[Source data]
--------------------------------------------------
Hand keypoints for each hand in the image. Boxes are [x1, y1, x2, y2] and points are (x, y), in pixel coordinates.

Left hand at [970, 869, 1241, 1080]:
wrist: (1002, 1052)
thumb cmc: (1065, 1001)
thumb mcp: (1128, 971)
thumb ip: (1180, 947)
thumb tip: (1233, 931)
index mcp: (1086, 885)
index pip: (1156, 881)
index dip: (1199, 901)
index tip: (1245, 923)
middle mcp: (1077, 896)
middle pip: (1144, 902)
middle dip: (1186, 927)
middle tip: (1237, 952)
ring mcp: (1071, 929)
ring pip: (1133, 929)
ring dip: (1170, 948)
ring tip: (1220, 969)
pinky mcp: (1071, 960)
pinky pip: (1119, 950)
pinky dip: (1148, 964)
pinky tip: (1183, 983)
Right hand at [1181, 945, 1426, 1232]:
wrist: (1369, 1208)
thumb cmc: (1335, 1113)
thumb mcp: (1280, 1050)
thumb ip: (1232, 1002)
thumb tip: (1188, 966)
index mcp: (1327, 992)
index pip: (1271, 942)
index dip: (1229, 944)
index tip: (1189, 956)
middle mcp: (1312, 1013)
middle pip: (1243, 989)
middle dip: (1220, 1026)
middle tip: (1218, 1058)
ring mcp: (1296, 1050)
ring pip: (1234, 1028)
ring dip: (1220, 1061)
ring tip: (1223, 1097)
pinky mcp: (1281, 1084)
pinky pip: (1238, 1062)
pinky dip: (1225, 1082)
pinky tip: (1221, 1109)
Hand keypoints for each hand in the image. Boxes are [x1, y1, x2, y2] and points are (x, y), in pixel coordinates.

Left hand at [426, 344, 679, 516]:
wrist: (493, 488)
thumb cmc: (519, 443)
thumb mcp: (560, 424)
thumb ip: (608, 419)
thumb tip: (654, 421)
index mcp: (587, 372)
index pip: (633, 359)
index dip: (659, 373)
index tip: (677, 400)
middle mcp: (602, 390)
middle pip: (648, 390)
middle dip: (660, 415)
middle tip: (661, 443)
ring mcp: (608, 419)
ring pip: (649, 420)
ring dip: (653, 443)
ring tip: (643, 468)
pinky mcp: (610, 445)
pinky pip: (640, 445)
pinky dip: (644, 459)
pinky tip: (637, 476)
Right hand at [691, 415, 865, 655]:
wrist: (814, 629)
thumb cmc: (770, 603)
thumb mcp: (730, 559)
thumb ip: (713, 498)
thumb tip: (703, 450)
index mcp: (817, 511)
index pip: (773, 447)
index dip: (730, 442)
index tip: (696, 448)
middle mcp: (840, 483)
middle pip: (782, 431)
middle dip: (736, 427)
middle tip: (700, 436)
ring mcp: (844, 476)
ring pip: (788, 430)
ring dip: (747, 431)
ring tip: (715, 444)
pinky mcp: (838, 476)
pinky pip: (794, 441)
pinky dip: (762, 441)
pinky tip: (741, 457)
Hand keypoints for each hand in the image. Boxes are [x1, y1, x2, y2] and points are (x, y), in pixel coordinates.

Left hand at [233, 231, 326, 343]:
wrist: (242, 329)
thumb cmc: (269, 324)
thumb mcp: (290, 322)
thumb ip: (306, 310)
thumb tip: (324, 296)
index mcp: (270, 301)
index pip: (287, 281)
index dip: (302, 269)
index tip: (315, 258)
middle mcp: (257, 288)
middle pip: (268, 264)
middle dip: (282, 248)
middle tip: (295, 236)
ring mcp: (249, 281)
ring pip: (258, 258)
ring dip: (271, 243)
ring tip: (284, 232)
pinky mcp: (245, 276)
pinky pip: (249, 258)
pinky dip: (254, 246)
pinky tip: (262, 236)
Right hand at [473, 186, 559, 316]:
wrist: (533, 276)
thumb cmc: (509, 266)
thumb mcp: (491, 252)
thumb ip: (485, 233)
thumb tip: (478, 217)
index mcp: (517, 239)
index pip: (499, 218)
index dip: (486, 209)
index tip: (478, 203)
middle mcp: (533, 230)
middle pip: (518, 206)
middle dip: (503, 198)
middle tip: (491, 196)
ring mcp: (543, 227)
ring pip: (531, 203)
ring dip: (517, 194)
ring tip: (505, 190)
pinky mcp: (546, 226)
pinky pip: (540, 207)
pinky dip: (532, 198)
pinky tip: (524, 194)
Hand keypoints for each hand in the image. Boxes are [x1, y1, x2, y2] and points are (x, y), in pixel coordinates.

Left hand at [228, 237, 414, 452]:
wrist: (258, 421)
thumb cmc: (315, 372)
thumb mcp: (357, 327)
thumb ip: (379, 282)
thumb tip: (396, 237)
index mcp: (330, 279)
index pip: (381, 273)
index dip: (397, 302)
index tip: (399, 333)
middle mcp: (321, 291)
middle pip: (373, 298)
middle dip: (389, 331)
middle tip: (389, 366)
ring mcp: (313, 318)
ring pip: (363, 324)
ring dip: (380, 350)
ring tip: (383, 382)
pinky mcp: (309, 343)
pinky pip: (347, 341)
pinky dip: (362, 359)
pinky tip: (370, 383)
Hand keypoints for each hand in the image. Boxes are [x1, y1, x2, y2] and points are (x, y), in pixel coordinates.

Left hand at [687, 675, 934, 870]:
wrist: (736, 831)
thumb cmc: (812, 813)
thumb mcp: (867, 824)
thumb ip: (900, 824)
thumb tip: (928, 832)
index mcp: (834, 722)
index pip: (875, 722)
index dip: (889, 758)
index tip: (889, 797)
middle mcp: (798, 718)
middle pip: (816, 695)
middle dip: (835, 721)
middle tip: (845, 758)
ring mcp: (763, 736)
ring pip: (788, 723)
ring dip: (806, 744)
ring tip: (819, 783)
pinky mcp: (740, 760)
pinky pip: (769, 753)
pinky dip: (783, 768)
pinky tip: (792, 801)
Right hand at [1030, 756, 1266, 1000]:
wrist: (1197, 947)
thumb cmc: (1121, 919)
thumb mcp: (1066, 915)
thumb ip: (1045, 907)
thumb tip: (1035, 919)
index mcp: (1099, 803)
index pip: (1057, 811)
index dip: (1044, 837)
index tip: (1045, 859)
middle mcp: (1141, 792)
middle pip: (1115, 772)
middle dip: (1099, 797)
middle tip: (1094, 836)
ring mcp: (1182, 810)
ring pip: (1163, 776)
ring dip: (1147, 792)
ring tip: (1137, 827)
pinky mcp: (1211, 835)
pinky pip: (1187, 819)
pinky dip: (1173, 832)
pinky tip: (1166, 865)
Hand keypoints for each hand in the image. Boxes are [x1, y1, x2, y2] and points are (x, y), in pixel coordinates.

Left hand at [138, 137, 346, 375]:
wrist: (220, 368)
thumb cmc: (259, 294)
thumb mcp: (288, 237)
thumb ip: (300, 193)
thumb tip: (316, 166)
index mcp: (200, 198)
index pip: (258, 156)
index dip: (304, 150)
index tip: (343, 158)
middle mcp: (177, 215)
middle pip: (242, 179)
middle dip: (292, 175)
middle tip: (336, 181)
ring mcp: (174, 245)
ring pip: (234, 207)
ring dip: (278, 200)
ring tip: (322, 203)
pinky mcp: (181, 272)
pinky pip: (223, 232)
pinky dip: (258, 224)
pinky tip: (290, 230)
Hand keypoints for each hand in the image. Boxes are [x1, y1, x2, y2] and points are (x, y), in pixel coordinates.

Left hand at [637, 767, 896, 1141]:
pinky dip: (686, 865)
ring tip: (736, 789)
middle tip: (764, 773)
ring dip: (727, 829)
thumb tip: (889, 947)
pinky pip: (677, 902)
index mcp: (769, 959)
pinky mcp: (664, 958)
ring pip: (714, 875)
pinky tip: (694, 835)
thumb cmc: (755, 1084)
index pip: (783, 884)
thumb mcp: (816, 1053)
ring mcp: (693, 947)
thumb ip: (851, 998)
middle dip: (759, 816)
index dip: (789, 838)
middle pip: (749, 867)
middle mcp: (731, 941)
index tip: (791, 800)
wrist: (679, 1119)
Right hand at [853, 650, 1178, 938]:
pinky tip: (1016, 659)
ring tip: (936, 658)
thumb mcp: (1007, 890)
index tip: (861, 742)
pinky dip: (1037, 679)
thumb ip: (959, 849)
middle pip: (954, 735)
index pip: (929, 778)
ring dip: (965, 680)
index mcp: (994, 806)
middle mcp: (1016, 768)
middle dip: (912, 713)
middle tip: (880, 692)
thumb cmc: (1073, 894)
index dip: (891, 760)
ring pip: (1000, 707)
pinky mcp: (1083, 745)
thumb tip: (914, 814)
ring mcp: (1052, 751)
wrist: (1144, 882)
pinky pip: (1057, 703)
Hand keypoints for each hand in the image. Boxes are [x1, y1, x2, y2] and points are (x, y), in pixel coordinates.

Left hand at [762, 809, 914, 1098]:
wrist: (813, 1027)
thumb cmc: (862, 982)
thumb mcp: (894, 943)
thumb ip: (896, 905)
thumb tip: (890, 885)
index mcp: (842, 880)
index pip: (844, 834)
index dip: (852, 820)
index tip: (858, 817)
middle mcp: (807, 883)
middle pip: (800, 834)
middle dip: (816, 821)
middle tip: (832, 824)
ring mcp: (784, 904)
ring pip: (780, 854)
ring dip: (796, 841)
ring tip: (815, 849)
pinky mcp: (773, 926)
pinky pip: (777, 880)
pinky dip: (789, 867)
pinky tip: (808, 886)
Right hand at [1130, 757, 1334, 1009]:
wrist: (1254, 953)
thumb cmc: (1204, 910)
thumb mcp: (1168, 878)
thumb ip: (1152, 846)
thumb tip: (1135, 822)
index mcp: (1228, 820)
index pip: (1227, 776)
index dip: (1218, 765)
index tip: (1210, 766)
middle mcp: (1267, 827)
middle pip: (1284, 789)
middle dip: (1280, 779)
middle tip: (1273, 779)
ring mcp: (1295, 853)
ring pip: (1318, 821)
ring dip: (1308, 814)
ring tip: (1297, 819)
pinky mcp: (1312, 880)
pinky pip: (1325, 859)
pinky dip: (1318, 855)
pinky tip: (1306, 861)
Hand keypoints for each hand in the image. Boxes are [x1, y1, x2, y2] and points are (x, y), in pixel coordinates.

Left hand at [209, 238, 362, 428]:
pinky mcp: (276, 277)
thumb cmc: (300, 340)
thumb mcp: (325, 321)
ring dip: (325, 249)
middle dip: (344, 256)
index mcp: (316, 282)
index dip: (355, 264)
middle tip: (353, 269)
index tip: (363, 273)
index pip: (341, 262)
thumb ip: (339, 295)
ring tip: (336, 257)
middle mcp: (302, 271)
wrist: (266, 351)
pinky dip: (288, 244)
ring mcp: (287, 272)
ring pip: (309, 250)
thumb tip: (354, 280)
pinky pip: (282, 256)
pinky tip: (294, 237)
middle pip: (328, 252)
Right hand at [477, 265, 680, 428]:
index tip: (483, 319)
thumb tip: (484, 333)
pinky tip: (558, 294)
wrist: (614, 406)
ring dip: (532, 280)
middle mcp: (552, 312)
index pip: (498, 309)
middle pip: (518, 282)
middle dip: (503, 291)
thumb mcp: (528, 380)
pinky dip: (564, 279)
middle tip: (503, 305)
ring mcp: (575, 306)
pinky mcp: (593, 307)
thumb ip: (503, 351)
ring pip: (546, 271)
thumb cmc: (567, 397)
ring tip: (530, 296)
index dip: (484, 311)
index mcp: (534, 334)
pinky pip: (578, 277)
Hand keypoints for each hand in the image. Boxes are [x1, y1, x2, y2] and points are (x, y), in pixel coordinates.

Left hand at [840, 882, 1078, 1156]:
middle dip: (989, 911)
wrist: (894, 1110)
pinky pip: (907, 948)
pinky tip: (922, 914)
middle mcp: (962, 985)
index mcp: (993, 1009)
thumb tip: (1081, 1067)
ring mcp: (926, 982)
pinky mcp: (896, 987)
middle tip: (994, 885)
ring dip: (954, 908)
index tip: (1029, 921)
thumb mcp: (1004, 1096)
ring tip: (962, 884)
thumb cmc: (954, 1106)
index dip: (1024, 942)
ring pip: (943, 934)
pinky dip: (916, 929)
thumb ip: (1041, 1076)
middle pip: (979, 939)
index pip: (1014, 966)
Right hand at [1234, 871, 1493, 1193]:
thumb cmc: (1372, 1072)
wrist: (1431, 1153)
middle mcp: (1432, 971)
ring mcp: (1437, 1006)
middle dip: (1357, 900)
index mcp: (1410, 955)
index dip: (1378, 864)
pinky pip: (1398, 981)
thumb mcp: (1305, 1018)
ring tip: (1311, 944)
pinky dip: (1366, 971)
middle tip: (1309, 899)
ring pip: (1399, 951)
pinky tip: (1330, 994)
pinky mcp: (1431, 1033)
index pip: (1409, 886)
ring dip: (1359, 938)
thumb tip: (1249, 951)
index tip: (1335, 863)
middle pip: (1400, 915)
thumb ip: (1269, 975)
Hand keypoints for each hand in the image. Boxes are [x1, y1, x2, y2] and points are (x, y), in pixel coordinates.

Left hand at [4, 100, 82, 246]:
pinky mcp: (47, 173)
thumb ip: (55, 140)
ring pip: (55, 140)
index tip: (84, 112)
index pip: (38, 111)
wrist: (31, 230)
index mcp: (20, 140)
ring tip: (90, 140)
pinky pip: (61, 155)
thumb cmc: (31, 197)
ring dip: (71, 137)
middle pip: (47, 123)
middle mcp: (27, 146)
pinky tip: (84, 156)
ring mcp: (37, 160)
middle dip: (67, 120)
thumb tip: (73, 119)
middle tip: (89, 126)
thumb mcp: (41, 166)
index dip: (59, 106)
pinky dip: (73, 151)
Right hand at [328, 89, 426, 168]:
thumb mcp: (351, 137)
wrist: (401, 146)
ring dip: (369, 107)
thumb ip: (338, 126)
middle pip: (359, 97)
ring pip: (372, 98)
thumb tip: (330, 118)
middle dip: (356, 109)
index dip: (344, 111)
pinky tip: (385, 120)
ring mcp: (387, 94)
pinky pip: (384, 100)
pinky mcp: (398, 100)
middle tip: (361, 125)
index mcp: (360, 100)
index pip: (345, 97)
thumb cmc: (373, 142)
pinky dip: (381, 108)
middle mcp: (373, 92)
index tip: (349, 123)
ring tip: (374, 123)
--------------------------------------------------
# What you will do
The lines from the start of the entries above through the line containing "index dip: (1199, 901)" are the ones to return, please; copy them exactly and include both ends.

# Expected answer
Hand keypoints for each hand in the image. Boxes are [x1, y1, x2, y2] and points are (x, y), in pixel coordinates.

Left hand at [970, 869, 1241, 1080]:
wrist: (1002, 1052)
thumb cmc: (1065, 1001)
thumb mcp: (1128, 971)
thumb ip: (1180, 947)
thumb tip: (1233, 931)
index mcp: (1086, 885)
index pip: (1156, 881)
index dip: (1199, 901)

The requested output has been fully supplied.